(SUPPLIED PASSAGE)
++++++++++

In our applications, the homeomorphism $f$ we propose to extend will be the identity map. We remark that when using this theorem, the specific homeomorphism $f$, or more precisely the induced map $f_*$, is highly significant. We illustrate this with an example.

Example 7.2 A construction of Brakes gives examples of knots $K, J \subset S^{3}$ with homeomorphic $n$-surgeries but with non-homeomorphic $n$-traces, as follows. By [Reference BrakesBra80, Example 3], for any two distinct integers $a$ and $b$ with $|a|, |b| > 1$, the knots $K_{a,b}:= C_{a, ab^{2}+1}(T_{b,b+1})$ and $K_{b,a}:= C_{b, a^{2}b+1}(T_{a,a+1})$ have homeomorphic $(a^{2}b^{2}-1)$-surgeries. Brakes’ homeomorphism induces a map on the first homology groups of the boundary, which are isomorphic to $\mathbb {Z}/ (a^{2}b^{2}-1)$ that is given by $[\mu (K_{a,b})] \mapsto ab [\mu (K_{b,a})]$. Theorem 7.1 immediately implies that this homeomorphism of the boundaries does not extend to the traces. We now argue that no homeomorphism of the boundaries can extend to the traces by computing certain Tristram–Levine signatures of the knots.

++++++++++

[A block of data]
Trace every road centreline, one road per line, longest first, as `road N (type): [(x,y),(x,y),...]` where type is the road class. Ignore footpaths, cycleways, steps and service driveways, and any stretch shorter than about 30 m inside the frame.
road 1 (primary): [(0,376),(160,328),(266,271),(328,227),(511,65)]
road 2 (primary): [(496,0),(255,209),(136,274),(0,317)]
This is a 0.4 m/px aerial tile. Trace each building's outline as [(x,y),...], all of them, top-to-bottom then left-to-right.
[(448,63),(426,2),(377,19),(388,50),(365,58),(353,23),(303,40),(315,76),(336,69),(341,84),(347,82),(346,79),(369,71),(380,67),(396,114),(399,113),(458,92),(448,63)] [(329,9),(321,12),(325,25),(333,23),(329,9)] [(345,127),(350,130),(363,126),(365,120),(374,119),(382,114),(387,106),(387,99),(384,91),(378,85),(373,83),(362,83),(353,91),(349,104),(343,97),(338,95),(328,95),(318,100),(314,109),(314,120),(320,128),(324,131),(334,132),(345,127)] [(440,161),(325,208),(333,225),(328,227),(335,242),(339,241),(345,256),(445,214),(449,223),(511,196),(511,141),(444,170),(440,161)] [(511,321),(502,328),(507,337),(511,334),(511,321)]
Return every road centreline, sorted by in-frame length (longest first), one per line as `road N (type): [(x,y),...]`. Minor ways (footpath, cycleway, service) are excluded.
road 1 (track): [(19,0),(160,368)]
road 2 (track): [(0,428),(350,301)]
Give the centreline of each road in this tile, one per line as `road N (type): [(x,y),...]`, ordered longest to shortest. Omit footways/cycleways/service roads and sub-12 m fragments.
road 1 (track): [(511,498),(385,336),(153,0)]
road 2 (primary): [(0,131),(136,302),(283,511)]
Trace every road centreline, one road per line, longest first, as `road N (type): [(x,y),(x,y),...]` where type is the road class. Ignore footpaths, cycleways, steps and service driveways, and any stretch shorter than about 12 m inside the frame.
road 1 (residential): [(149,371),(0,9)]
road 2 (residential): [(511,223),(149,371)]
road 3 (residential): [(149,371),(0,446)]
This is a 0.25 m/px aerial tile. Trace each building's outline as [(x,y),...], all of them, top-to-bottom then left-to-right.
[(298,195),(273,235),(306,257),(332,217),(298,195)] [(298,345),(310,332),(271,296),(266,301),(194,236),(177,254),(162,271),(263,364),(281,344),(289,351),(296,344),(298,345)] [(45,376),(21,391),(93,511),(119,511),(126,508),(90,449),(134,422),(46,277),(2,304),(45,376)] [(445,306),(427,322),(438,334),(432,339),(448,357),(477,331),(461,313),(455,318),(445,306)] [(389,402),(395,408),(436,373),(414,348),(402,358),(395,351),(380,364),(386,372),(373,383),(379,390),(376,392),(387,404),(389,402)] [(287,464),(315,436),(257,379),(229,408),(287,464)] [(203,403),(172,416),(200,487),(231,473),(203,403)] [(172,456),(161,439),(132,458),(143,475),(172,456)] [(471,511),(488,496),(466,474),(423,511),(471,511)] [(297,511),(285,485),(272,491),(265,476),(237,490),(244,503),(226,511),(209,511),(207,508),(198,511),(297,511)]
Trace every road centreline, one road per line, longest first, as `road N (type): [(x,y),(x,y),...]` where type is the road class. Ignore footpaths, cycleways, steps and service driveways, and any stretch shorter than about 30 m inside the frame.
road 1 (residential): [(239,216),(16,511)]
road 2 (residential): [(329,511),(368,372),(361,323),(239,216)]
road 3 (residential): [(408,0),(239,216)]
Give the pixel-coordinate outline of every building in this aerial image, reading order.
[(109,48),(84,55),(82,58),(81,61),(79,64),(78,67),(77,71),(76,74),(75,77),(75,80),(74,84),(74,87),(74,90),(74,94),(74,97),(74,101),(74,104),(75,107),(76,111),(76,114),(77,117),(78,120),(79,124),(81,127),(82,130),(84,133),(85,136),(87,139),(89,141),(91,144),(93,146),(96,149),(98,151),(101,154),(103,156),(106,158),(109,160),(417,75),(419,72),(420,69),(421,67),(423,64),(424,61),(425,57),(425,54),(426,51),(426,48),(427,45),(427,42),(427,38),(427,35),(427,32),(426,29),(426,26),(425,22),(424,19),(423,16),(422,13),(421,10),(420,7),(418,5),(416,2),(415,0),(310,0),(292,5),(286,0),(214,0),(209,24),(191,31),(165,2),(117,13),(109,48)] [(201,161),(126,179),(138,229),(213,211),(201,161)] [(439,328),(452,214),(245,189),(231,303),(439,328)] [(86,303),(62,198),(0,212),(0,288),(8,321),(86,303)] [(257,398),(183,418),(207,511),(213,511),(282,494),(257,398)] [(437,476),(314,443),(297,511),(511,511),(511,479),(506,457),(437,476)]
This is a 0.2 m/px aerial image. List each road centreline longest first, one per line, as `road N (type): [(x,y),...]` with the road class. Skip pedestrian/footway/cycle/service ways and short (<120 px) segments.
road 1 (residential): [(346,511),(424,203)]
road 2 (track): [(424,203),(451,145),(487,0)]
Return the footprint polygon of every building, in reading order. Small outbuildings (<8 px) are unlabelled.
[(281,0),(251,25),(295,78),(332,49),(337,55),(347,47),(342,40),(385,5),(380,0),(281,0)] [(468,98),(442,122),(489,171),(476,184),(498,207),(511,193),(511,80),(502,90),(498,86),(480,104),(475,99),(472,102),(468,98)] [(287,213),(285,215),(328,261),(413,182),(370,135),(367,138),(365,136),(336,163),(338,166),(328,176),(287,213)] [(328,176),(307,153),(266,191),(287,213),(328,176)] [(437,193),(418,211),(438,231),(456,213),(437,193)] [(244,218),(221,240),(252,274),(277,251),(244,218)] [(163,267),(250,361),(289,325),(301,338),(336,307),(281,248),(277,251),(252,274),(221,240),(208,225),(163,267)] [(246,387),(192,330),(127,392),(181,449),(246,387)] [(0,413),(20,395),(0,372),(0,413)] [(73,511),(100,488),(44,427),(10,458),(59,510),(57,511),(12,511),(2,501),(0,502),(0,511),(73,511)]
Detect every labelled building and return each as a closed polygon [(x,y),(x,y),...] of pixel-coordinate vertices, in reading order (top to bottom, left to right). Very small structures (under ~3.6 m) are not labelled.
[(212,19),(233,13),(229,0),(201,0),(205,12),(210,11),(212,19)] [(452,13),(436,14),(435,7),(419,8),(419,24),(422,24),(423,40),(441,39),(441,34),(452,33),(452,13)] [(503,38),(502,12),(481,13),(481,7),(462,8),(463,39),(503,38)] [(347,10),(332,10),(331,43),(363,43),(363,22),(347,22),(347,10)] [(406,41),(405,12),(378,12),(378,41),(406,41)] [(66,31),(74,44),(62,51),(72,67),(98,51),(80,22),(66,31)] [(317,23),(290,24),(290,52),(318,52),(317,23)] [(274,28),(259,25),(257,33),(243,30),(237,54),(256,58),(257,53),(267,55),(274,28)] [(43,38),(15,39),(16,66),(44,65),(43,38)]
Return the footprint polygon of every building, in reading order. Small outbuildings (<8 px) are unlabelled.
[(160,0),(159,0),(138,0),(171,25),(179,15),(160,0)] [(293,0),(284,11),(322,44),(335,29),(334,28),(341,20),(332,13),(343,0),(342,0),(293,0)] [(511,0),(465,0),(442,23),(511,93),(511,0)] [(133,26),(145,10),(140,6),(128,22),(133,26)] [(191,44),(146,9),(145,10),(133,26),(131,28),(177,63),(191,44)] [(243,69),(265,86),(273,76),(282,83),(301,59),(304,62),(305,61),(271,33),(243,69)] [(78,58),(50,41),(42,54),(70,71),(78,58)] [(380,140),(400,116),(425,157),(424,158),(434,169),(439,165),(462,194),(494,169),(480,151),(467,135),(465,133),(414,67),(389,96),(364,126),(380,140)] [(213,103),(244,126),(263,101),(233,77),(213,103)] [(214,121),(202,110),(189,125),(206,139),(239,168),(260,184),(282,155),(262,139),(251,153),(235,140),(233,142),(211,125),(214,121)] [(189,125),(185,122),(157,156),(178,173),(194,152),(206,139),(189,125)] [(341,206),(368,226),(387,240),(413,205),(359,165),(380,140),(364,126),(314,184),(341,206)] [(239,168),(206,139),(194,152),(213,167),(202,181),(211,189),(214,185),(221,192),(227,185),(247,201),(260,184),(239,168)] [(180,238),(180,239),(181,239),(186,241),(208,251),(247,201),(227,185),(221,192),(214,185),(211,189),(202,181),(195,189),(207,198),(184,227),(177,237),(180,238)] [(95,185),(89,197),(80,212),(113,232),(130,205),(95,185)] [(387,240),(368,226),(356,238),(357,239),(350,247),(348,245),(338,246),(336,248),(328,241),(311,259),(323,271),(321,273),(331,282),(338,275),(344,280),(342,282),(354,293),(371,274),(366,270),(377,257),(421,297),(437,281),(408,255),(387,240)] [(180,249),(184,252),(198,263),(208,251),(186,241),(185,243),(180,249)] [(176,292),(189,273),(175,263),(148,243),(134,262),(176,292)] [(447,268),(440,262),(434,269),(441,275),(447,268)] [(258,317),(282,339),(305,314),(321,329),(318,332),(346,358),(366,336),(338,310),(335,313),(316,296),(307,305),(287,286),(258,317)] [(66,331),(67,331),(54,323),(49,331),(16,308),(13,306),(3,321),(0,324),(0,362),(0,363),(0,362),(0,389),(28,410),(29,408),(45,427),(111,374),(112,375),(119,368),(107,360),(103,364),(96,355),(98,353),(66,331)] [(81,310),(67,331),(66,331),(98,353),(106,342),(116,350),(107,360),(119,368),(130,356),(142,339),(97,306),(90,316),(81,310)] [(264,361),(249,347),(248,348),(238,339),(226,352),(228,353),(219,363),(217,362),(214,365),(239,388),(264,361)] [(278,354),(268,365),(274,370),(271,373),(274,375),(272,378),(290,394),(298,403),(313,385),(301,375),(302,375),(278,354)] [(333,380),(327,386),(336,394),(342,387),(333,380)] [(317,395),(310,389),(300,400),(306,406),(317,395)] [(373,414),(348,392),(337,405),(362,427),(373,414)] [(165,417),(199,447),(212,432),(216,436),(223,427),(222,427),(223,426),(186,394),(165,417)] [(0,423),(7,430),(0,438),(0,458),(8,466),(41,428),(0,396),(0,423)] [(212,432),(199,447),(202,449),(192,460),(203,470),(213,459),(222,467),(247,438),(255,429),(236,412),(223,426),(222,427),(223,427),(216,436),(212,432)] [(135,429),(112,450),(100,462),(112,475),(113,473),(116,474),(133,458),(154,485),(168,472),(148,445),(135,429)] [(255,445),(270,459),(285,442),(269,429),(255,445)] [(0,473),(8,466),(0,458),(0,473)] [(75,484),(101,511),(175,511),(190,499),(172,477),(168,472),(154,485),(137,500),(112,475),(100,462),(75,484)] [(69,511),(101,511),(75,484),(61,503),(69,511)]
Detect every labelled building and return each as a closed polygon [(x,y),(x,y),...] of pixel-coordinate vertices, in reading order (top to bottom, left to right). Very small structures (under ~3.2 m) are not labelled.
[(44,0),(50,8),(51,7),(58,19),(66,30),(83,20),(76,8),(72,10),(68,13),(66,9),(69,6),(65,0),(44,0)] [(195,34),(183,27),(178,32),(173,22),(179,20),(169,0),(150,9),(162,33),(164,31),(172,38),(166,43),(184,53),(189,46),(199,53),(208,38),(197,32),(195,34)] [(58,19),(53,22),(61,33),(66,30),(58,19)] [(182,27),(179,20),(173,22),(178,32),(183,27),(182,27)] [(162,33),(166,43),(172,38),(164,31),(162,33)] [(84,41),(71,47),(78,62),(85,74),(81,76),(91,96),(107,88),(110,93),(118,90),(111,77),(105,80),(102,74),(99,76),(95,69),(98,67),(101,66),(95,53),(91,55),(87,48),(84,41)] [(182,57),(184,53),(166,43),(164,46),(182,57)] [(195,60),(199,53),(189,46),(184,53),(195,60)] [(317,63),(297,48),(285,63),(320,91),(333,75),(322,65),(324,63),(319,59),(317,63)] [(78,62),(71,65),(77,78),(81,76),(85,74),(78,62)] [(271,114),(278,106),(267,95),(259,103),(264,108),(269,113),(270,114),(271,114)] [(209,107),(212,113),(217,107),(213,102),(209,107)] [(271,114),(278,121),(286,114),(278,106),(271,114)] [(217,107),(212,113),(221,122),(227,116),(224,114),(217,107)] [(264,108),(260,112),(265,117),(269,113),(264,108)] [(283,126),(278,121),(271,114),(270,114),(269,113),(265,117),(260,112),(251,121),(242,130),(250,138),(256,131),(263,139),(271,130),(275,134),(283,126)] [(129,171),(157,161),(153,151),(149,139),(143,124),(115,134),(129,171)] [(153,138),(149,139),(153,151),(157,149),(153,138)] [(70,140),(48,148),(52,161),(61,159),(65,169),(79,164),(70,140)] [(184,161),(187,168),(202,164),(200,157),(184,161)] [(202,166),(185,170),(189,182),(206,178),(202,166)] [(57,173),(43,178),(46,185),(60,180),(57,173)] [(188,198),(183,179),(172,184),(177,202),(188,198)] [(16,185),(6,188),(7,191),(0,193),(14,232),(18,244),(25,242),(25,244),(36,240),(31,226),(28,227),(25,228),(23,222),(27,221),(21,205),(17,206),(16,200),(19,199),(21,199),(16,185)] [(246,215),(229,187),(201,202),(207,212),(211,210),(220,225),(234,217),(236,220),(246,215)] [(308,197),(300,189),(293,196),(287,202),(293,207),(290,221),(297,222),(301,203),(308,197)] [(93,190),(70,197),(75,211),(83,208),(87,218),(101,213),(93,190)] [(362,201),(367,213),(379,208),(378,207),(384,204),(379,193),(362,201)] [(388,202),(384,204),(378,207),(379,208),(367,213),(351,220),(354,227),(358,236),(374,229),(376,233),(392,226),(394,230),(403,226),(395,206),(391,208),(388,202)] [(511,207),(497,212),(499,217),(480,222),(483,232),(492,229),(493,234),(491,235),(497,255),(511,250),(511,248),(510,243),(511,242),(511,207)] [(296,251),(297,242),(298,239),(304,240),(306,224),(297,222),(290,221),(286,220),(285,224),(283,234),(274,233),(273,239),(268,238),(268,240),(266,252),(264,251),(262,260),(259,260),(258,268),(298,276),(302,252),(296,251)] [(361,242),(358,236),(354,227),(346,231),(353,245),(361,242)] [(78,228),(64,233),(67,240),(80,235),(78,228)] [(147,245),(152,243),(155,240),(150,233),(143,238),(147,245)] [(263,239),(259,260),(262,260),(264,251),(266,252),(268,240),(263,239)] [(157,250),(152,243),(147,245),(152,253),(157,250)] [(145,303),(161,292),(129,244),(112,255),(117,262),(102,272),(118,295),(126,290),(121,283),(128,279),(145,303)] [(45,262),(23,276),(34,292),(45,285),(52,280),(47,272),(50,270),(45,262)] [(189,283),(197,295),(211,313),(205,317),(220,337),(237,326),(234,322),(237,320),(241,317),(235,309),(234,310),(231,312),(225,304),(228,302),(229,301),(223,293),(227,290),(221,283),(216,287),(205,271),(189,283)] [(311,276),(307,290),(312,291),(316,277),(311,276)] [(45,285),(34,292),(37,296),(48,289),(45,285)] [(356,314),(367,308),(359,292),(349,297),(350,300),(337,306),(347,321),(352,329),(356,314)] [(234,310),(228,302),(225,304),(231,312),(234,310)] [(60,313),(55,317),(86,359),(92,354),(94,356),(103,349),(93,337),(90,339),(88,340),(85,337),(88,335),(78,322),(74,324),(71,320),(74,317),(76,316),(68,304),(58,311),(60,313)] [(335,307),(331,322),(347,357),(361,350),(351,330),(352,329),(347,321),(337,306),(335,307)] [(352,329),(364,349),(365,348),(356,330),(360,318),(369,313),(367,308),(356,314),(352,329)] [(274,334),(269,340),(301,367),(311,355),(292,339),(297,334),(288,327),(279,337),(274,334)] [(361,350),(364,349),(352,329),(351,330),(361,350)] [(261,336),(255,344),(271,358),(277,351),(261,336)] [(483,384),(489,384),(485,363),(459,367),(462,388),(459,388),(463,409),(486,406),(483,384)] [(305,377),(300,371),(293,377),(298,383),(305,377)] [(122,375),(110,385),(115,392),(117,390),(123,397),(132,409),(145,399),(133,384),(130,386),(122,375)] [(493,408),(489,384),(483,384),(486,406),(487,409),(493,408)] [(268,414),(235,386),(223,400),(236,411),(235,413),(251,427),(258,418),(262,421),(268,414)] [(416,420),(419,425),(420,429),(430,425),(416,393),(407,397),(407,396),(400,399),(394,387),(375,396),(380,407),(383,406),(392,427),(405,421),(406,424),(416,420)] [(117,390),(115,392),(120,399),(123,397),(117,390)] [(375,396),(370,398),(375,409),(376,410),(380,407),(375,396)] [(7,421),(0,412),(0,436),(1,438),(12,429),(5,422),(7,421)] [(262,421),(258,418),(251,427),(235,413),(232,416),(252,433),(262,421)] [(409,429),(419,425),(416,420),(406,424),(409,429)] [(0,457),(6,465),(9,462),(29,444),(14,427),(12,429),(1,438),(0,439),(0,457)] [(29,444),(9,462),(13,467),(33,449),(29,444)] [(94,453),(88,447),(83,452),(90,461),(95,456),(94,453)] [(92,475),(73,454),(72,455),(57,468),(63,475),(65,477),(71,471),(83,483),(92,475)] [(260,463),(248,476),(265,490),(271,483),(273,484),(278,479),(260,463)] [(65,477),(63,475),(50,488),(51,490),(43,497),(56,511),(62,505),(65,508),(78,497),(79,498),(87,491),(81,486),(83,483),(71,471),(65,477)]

++++++++++

(WORK REQUIRED) How does the passage on knot surgeries and traces propose to show that no homeomorphism of the boundaries can extend to the traces?

(TASK SOLUTION) By computing certain Tristram–Levine signatures of the knots.